I think she advocated for just about every conflict the U.S. has gotten involved with in the past 30 years, most of which have been unmitigated disasters.

She’s an ardent supporter of arming the so-called moderate Syrian rebels and toppling Bashar Al-Assad.

She’s supported the regime change in Ukraine.

She backed the surge in Afghanistan, which, predictably, accomplished exactly nothing.

She was the deciding factor in pushing Bill to bomb Serbia in the 1990s.

She infamously voted for the 2003 Iraq invasion.

And, of course, she was one of the main pushers of the NATO intervention in Libya that toppled Muammar Gaddafi. After rebels gruesomely executed Gaddafi—they reportedly sodomized him with a bayonet—Hillary said on national TV, “We came, we saw, he died.” It’s sort of a sociopathic spin on “Veni, vidi, vici,” a famous saying from Julius Caesar, the Roman leader, which means “I came, I saw, I conquered.”

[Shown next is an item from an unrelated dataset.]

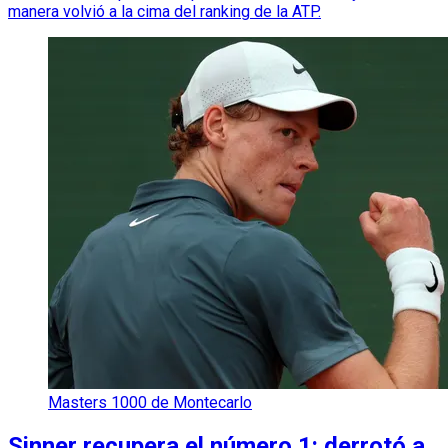
manera volvió a la cima del ranking de la ATP.
Masters 1000 de Montecarlo
Sinner recupera el número 1: derrotó a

These are just some examples off the top of my head. She has apparently learned nothing—or the completely wrong lessons—from this trail of disasters. She’s an unrepentant warmonger. And I think the odds of WWIII breaking out will be much higher under a Hillary presidency.

One nugget from Hillary’s email scandal, known as the Blumenthal Memo, basically disclosed that the real reason NATO wanted to go after Gaddafi was not a desire to bring freedom, democracy and unicorns to the Libyan people, but because NATO feared that Gaddafi would use his vast gold reserves to back a currency that would displace a version of the French franc that is used in Central and Western Africa.

After NATO-backed rebels toppled Gaddafi, plans for the gold-backed currency, along with the gold itself, vanished like a double cheeseburger placed in front of Chris Christie.

Strangely, this damning piece of information from her emails barely gets a peep in the mass media narrative.